In September, a new office of the Director General of Voluntary Organizations (DGVO) brings thousands of voluntary associations together to guide and coordinate their efforts: for example, needlework groups need exact instructions on military uniform regulations so that regiments aren’t dressed in mismatched clothing. But the explosive growth of charitable giving inevitably leads to some fraud, so in 1916 parliament passes the War Charities Act, mandating registration and licensing. For historians, the result is a treasure trove of data on British society’s response to war.

A Belgian Relief event in New Zealand

A Belgian Relief event in New Zealand. Women played the primary role in leading and undertaking these events

All of this has a huge effect on British women. Their social service organizations were already booming before the Austrian ultimatum, but their value was rarely recognized. Turning out right away in their tens of thousands to raise money, run charities, knit and sew, dig gardens, and organize relief — usually before any prompting by government or press — British women are already broadly recognized as essential volunteers to the war effort. Now officials extol the virtues of their civic commitment and leadership on a regular basis. Personal liberation becomes a common reaction; suffragists pounce on the opportunity to advance their argument for political equality. In August, Millicent Garrett Fawcett, President of the National Union of Women’s Suffrage Societies, called on women to “prove ourselves worthy of citizenship.”

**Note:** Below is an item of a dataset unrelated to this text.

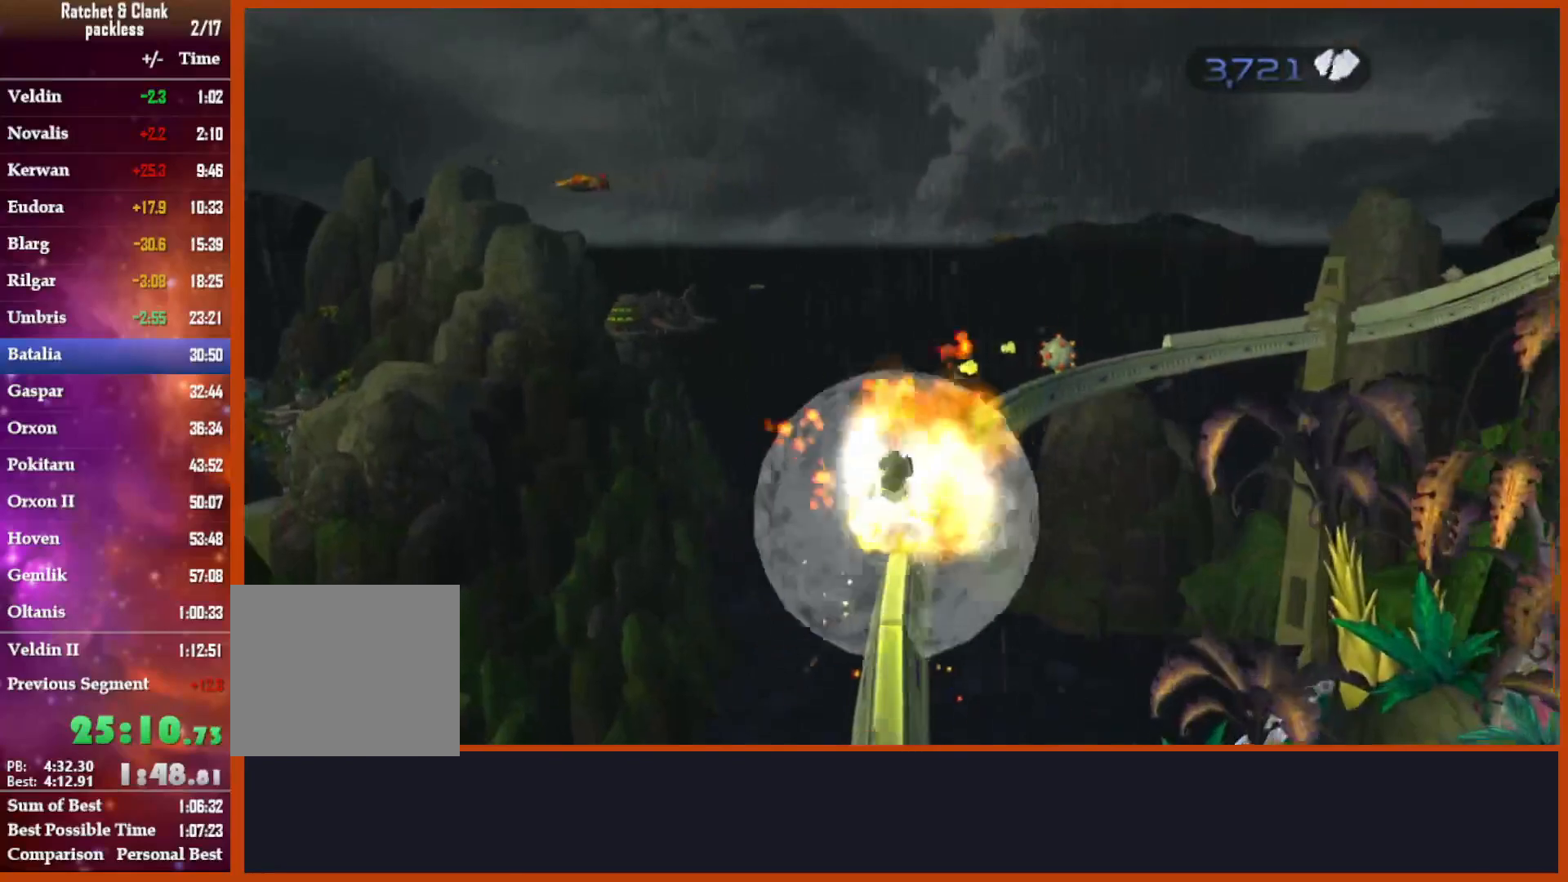
{"dt_ms": 500, "buttons": [], "left_stick": "center", "right_stick": "center", "events": [[83, "SQUARE", "down"], [183, "SQUARE", "up"]]}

The Great War will see more than six million refugees internally displaced in Russia, hundreds of thousands of Serbs uprooted from their land, and millions of Armenians forcibly relocated. Publicly-regulated private charities will try to answer all of these challenges. Britain already hosts more than a quarter million Belgians, while the American-based Committee for the Relief of Belgium has already pulled off a miracle just by preventing famine in the low country this Winter.

The social effects of the conflict are already reaching far beyond London to Paris and New York, stirring the nationalism and solidarity of ethnic minorities along with the equality dreams of women. For example, nine days ago the great Jewish civil rights lawyer Louis Marshall gave this passionate quote to the New York Times regarding his community’s response to atrocities on the Eastern Front:

“In the world today there are about 13,000,000 Jews, of whom more than 6,000,000 are in the very heart of the war zone: Jews whose lives are at stake and who today are subjected to every manner of suffering and sorrow, and the great American Jewish community is not doing its duty toward these sufferers. In the United States there are between 2,000,000 and 3,000,000 Jews, nearly all able to do something and yet, after months of work, we have not raised more than $300,000. In New York there are more than 1,000,000 Jews, some of them persons of great affluence, but many of them seem to think if they give a few hundred dollars they have done their duty.

“We hear of the pogroms in Russia, in Poland, in Galicia, and yet we sit indifferent. In Palestine starvation stalks through the land. Shall we selfishly enjoy ourselves and say we would like to, but cannot help because of hard times, and think we are doing our duty? No. The time has come from every man and woman and child to do his duty, and we must fulfill that duty quickly or it may be too late in hundreds of thousands of cases.”

Flag Day, a brand-new tradition, was invented in Scotland last September by Agnes Morrison, who sold out her entire stock of Union Jack flags in an hour. Many British wartime charities still exist to this day, including the British Limbless Ex-Service Men’s Association (BLESMA). But the most visible remaining artifact of this era is the lapel poppy, that ubiquitous symbol of the Great War’s remembrance. First sold on the streets of London by the Royal Legion, no war memorial is possible in England today without them.